■ **What you have to do**: Please revise the records below by changing "locality" to "site description" everywhere it occurs and keeping all other text unchanged. Leave the pictures out of your answer.

Dataset entries:

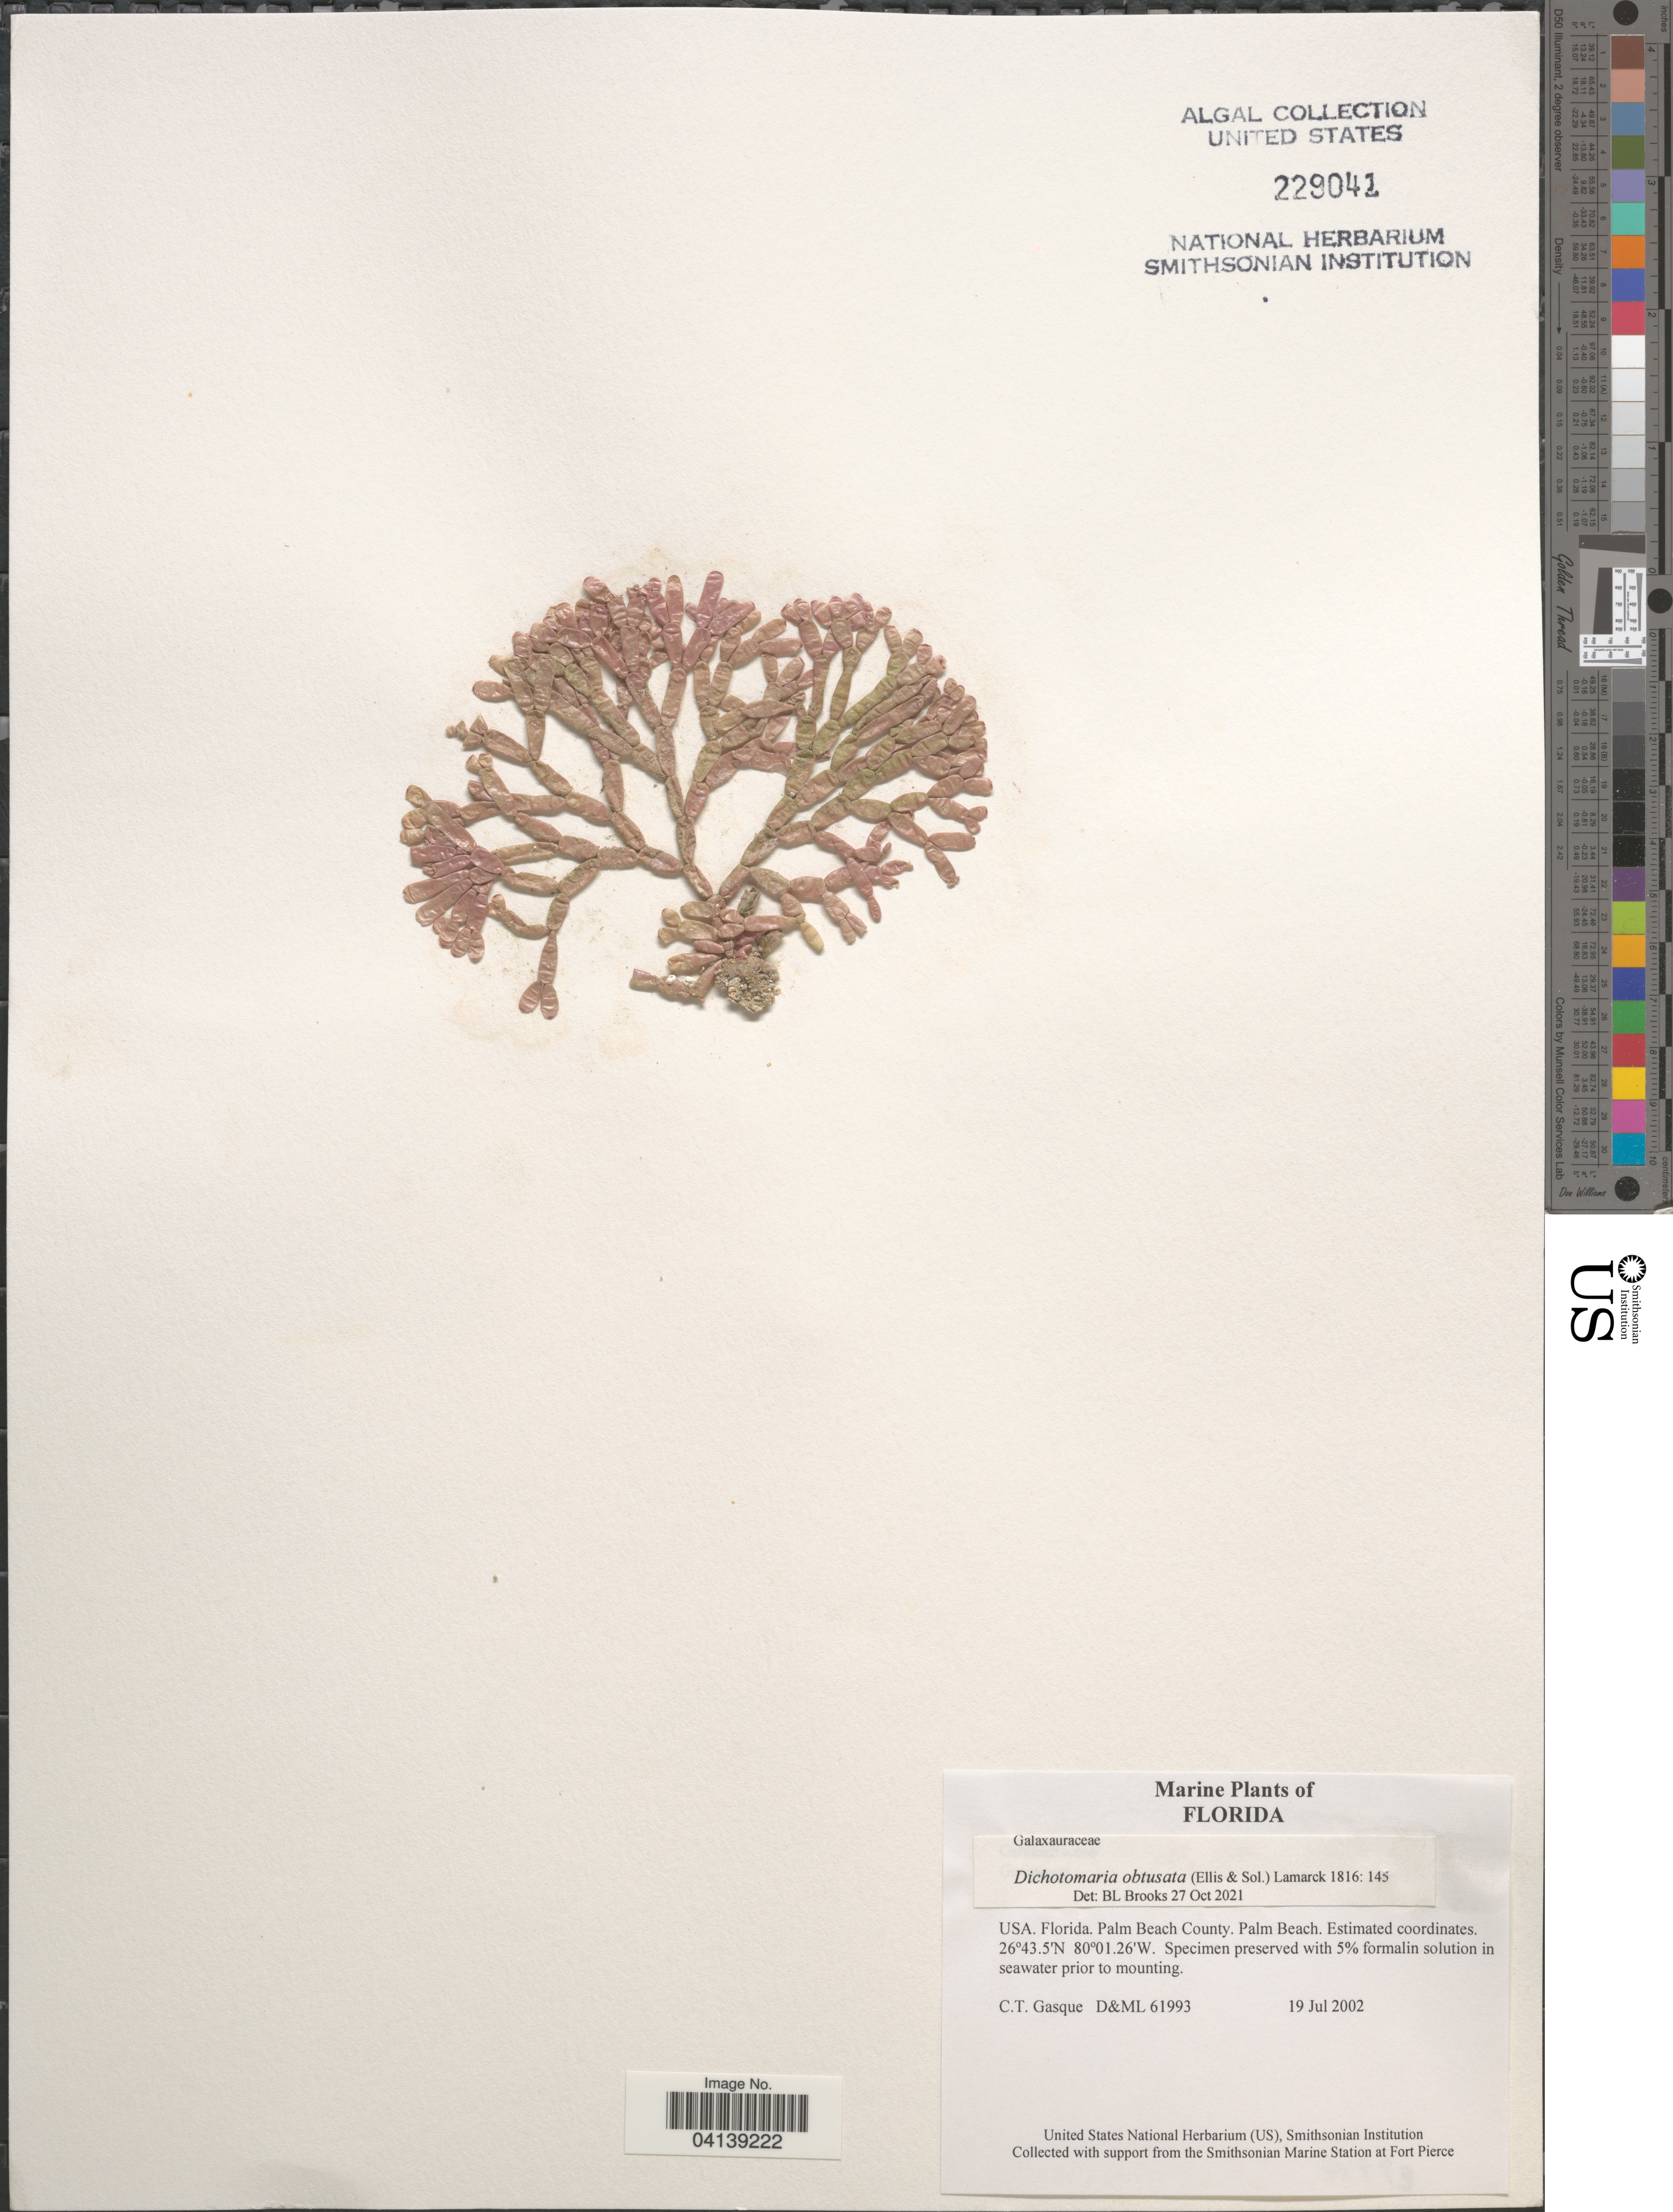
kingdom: Plantae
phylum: Rhodophyta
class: Florideophyceae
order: Nemaliales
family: Galaxauraceae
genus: Dichotomaria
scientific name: Dichotomaria obtusata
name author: (Ellis & Sol.) Lam.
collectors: C. Gasque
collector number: D&ML61993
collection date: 2002-07-19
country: United States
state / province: Florida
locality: Palm Beach County. Palm Beach.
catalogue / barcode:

■ **Written answer**:
kingdom: Plantae
phylum: Rhodophyta
class: Florideophyceae
order: Nemaliales
family: Galaxauraceae
genus: Dichotomaria
scientific name: Dichotomaria obtusata
name author: (Ellis & Sol.) Lam.
collectors: C. Gasque
collector number: D&ML61993
collection date: 2002-07-19
country: United States
state / province: Florida
site description: Palm Beach County. Palm Beach.
catalogue / barcode:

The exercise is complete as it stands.